Stored data entries

########

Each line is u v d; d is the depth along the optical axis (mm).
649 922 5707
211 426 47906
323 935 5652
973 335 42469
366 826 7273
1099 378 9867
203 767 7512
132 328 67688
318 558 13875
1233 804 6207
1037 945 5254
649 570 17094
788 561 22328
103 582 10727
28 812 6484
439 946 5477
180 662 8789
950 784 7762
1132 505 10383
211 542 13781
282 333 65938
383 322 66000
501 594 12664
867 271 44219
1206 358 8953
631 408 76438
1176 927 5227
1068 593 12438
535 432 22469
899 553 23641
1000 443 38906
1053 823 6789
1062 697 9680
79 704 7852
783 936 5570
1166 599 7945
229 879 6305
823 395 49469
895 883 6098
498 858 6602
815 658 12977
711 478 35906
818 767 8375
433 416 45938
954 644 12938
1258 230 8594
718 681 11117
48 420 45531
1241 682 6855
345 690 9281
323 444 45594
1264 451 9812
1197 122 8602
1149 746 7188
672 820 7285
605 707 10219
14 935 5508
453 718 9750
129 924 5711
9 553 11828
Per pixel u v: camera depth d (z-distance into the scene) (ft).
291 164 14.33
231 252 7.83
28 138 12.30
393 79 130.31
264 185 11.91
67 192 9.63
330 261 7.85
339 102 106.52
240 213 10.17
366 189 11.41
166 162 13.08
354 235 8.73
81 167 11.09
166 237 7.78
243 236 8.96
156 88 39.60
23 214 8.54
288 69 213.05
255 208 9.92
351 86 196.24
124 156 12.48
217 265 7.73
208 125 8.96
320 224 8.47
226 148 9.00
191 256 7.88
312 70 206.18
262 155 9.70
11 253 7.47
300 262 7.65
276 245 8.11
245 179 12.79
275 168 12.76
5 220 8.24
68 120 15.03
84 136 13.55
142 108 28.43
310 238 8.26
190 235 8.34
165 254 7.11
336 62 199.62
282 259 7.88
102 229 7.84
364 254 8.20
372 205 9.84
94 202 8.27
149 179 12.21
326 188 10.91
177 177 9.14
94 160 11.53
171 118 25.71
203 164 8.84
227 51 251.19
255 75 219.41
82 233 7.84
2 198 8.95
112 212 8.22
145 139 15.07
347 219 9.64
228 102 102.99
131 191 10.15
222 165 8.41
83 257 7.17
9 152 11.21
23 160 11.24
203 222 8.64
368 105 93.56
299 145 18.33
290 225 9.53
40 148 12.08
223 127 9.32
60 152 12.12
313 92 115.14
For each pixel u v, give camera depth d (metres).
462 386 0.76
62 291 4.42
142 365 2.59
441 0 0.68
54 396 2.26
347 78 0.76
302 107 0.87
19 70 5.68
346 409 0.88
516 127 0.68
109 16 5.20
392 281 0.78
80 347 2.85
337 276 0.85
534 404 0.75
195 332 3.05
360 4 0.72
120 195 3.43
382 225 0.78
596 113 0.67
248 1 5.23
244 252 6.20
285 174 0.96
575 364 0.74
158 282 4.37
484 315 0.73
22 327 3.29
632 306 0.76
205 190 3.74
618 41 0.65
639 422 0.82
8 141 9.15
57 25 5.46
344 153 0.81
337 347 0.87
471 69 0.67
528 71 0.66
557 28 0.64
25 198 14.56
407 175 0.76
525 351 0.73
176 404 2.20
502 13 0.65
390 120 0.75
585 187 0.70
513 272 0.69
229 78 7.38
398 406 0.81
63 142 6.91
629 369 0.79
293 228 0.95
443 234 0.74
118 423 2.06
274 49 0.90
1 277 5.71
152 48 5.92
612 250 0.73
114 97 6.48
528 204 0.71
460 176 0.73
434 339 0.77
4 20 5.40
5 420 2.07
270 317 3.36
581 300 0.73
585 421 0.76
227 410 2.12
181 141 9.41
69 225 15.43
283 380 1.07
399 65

########

Problem statement: Lines from the records above that hold "pixel" are the ones to list.

Exercise response:
Per pixel u v: camera depth d (z-distance into the scene) (ft).
For each pixel u v, give camera depth d (metres).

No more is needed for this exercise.